Dans le cadre de la rétrospective consacrée à Lucinda Childs cet automne à Pantin par la Galerie Thaddaeus Ropac, le Centre national de la danse et le Festival d’Automne, l’exposition Lucinda Childs / Sol LeWitt met en lumière le développement parallèle des méthodes graphiques des deux artistes dans les années 1970. Leur affinité artistique, qui se nourrit d’une réflexion commune sur le dessin, la sérialité et le mouvement, aboutit en 1979 à leur collaboration pour la pièce Dance.
Cette pièce est un tournant dans le parcours de la chorégraphe qui abandonne les espaces alternatifs où elle présente depuis deux décennies ses pièces. En collaboration avec Sol LeWitt et le compositeur Philip Glass, elle développe un spectacle qui explore les spécificités du dispositif théâtral. Sol LeWitt réalise à cet effet une installation filmique unique dans son œuvre. Un écran transparent couvrant l’intégralité de la cage de scène superpose à la danse live un film 35mm réalisé quelques mois auparavant. Reprenant la danse dans un montage complexe, ce film multiplie les points de vue sur la chorégraphie exécutée simultanément par les interprètes. Cette exposition présentera l’une des partitions chorégraphiques originales de Dance #4 (1979), exceptionnellement prêtée par le Whitney Museum de New York.
Les archives de la chorégraphe, exposées pour la première fois, retracent à travers plus d’une centaine de documents graphiques l’élaboration de son vocbulaire formel dominé par l'arc de cercle, la droite et la diagonale. Ces documents font écho au Wall-Drawing #357 (1981) de Sol LeWitt qui développe sur les murs de la galerie le motif de l’arc de cercle.
Suivant une procédure inventée en 1973, Lucinda Childs réalise pour les cinq danses qui composent initialement Dance, un diagramme à partir duquel elle génère la partition chorégraphique. Alors que, dans les années 1960, la chorégraphe dessine des croquis de parcours des interprètes, elle se tourne dans la décennie suivante vers la composition de mouvements quotidiens, qu’elle agence de manière sérielle et répétitive. La marche et les changements de directions deviennent ainsi les matériaux essentiels de ses danses et le croquis de parcours se confond dés lors avec la partition de la pièce.

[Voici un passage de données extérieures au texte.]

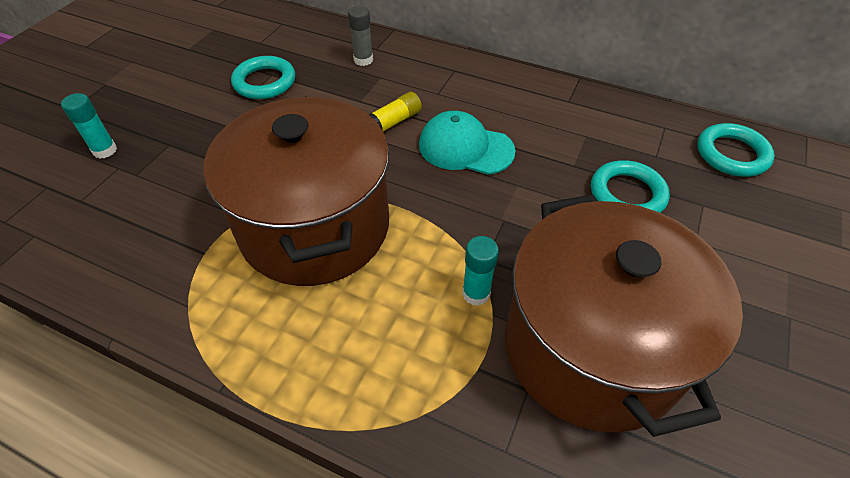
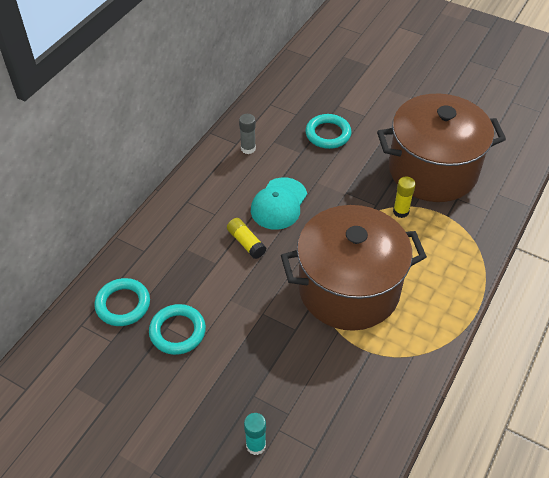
camera: 85 degrees left, 0 degrees up
grey glue stick [348,6,373,66] -> grey glue stick moved to [239,114,256,154]
turquoise glue stick [462,236,499,306] -> yellow glue stick [393,176,416,218]
turquoise ring [697,123,775,177] -> turquoise ring moved to [94,278,150,326]

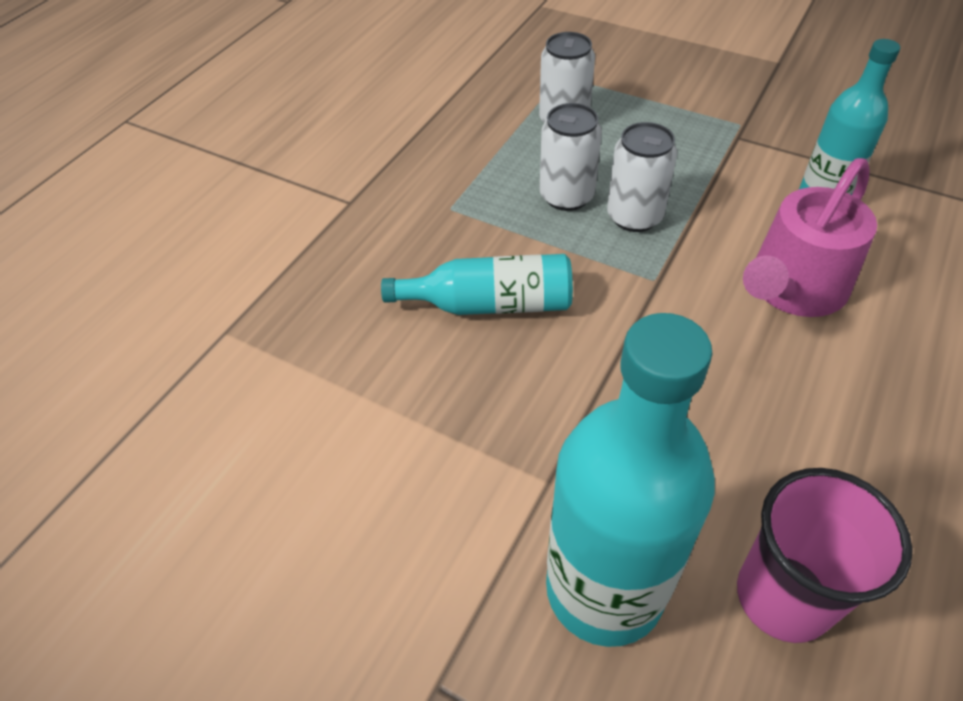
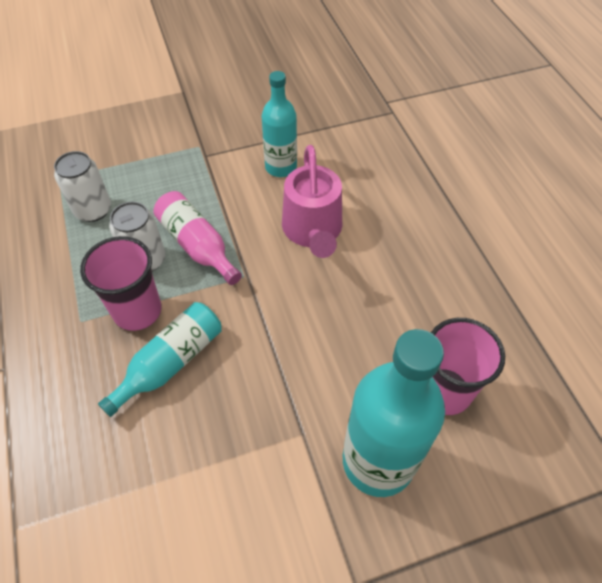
camera: 50 degrees left, 5 degrees up
white can [607,122,678,232] -> pink bottle [153,191,242,285]
none -> pink cup [80,236,162,331]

Lors de leurs premières rencontres pour la création de Dance, Sol LeWitt et Lucinda Childs échangent, vraisemblablement par fax, les diagrammes des danses auxquels l’artiste associe une couleur primaire. La place centrale dévolue au diagramme dans l’élaboration des danses tient à la méthodologie que Lucinda Childs adopte à partir de 1973. La chorégraphe n’essaie plus d’élaborer a priori le parcours de l’interprète mais une machine graphique, le gabarit, génère des tracés et c’est seulement dans un second temps, durant les répétitions, que le parcours des danseurs est individualisé. On trouve donc au cœur de la fabrique chorégraphique la même méthodologie que Sol LeWitt développe dans son œuvre sérielle des années 1970 et 1980. Dans ses dessins muraux comme dans les chorégraphies de Lucinda Childs, la série permet de pousser jusqu’à l’infini la logique graphique de chaque motif.

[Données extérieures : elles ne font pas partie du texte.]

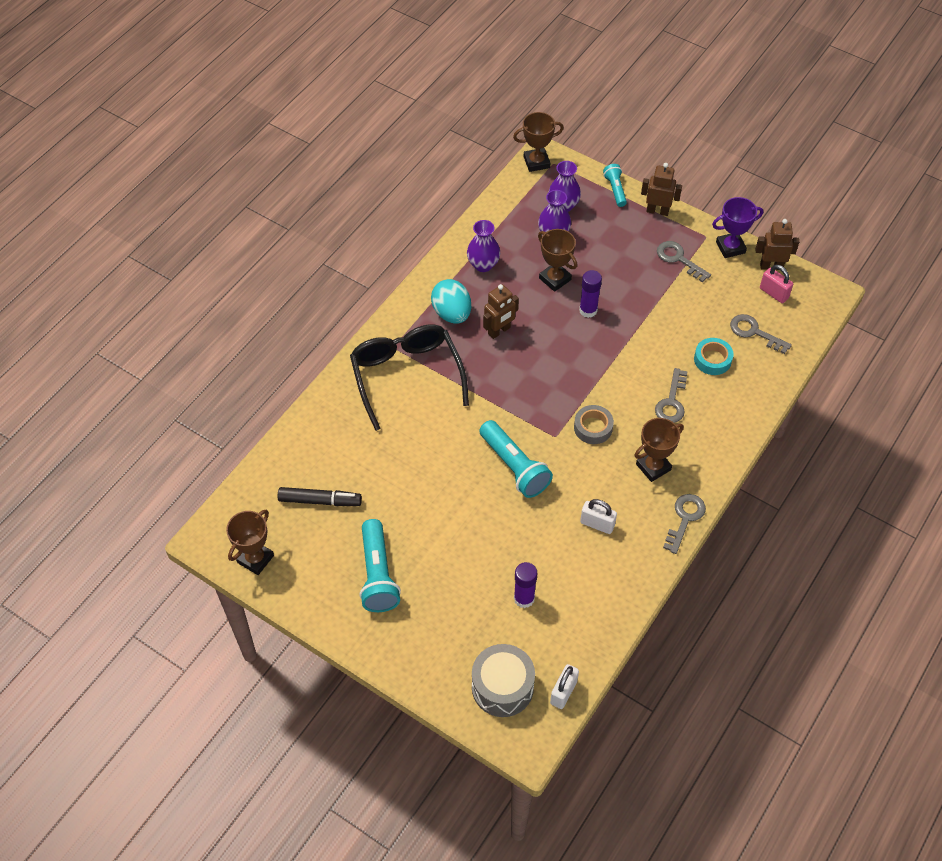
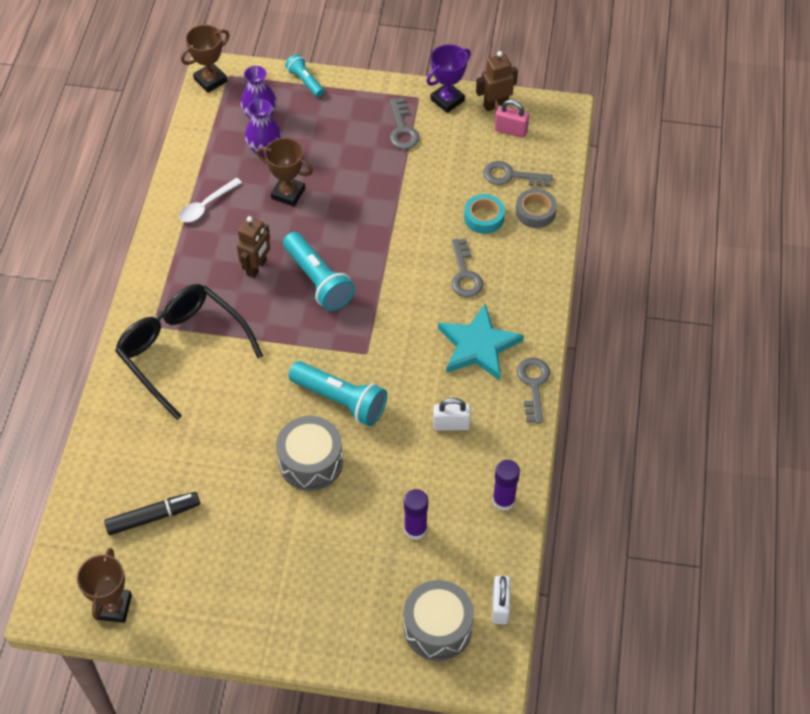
camera: 25 degrees left, 0 degrees up
turquoise flashlight [359,519,401,612] -> turquoise flashlight moved to [283,232,355,311]
turquoise egg [431,279,471,324] -> none
purple vase [467,220,500,272] -> white spoon [179,178,242,222]
grey tape [574,405,614,444] -> grey tape moved to [516,188,557,228]
purple glue stick [579,270,602,318] -> purple glue stick moved to [493,460,520,511]
brown trophy [634,418,684,482] -> turquoise star [438,304,524,381]
brown robot [641,163,682,216] -> none
grey key [657,241,711,282] -> grey key turned 120 degrees counterclockwise [390,98,420,149]
none -> grey drum [276,416,343,491]

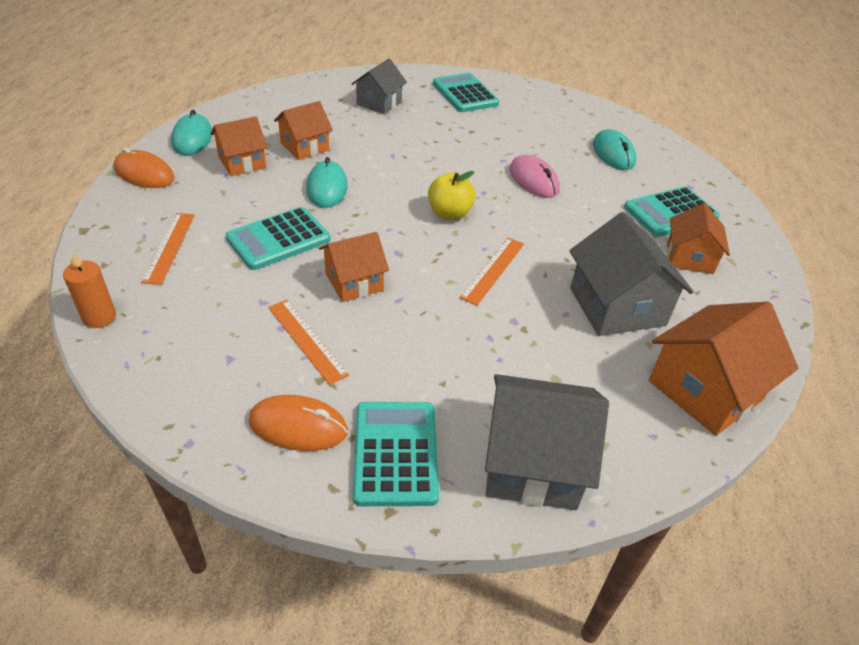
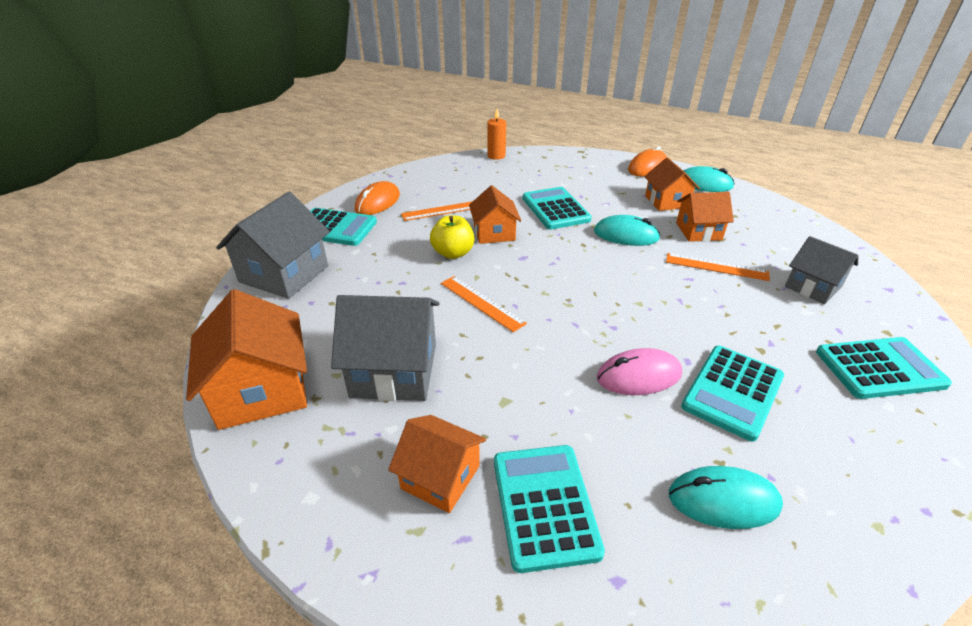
camera: 110 degrees right, 5 degrees down
orange ruler [141,213,195,285] -> orange ruler moved to [666,253,770,281]
orange house [274,101,333,160] -> orange house turned 75 degrees counterclockwise [676,192,734,242]
yellow apple [428,171,476,220] -> yellow apple moved to [430,215,474,259]
none -> turquoise calculator [681,346,784,442]

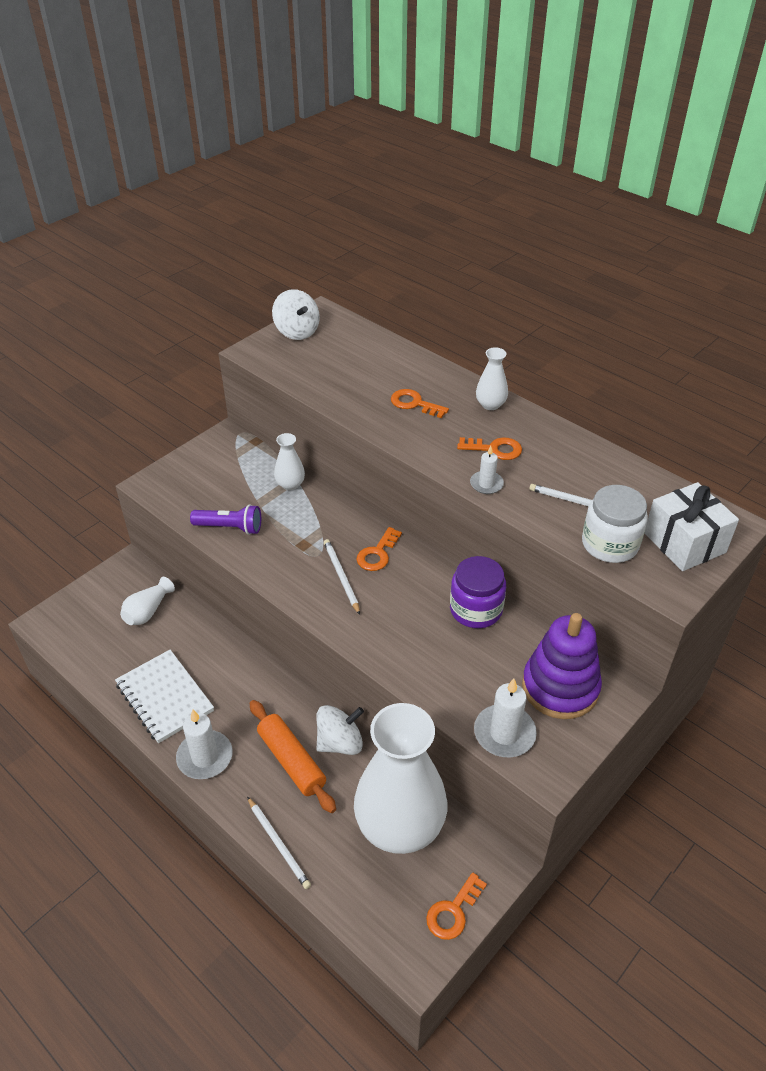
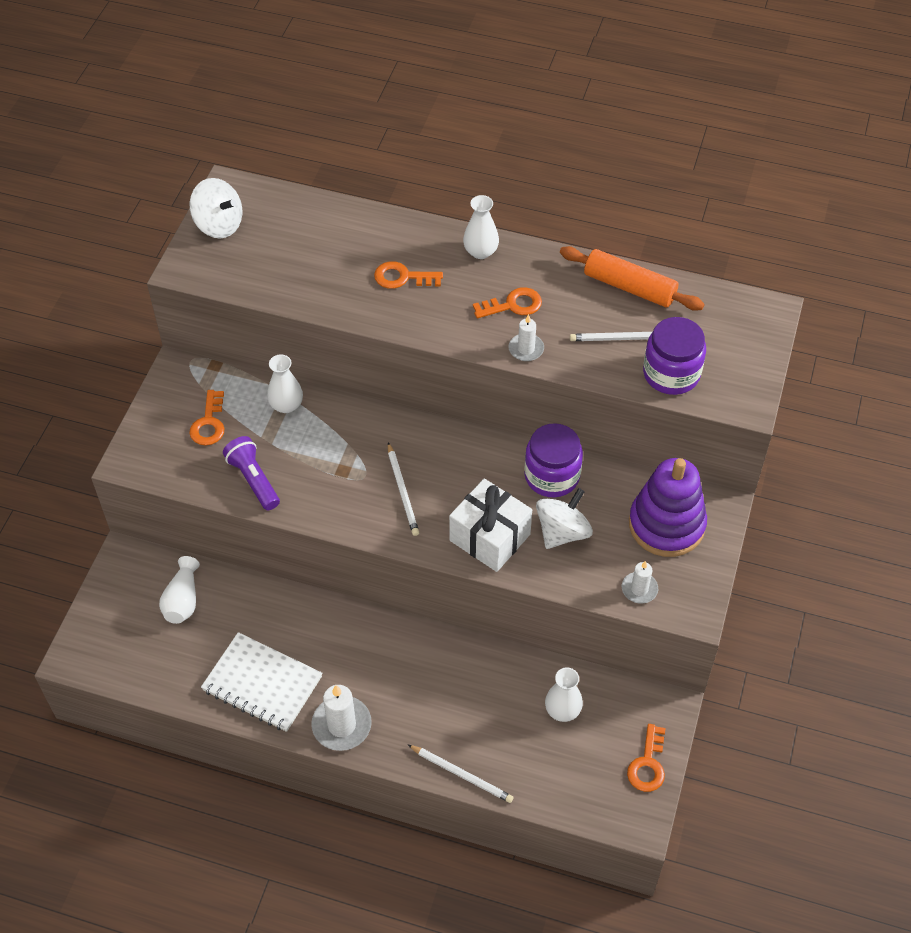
camera: 25 degrees left, 10 degrees up
purple flashlight [190,504,261,535] -> purple flashlight turned 105 degrees counterclockwise [223,436,280,510]
orange rolling pin [250,700,336,813] -> orange rolling pin moved to [560,246,705,311]
white spinning top [316,705,364,755] -> white spinning top moved to [536,488,593,549]
white pencil [324,539,360,615] -> white pencil turned 150 degrees counterclockwise [388,442,419,536]
white vase [354,703,447,854] -> white vase [545,667,583,722], size x0.41
orange key [356,527,402,571] -> orange key moved to [189,390,225,445]
white candle [474,679,537,757] -> white candle [622,561,658,604], size x0.60
white jar [582,485,648,563] -> purple jar [643,317,706,395]
white gift [644,482,739,571] -> white gift moved to [449,478,532,572]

Les documents réunis dans cette exposition donnent également à voir une partie importante de la correspondance entre Sol LeWitt et la chorégraphe. On peut y suivre les diagrammes dessinés et estampillés par l’artiste depuis Murano, Rome ou Pékin qui répondent aux diagrammes des danses de la chorégraphe. Au verso d’une de ces cartes postales se déploient des images vacillantes, celles d’une planche photographique intitulée A man performing headspring, a flying pigeon interfering. Extraite de l’étude réalisée par Eadward Muybridge sur la locomotion animale, ces photos détaillent les différentes étapes d’un saut périlleux. Photographiée de face, le mouvement semble incohérent tandis que de profil il révèle cette logique sérielle propre au mouvement quotidien. La sérialité se construit donc tout autant par des procédés graphiques que par la saisie des mouvements quotidiens qui animent la locomotion humaine et Edward Muybridge est à cet égard une référence partagée par les deux artistes.
L’exécution du Wall Drawing #357: A 12" (30 cm) grid covering the wall, créé par Sol LeWitt en novembre 1981 à New York, sera assurée par un dessinateur de la Fondation Sol LeWitt qui travaillera pendant plus de trois semaines sur la réalisation au crayon blanc du dessin sur un mur peint en noir de près de 25 mètres de long. Le dernier jour de dessin coïncidera avec le vernissage de l’exposition le samedi 24 septembre prochain.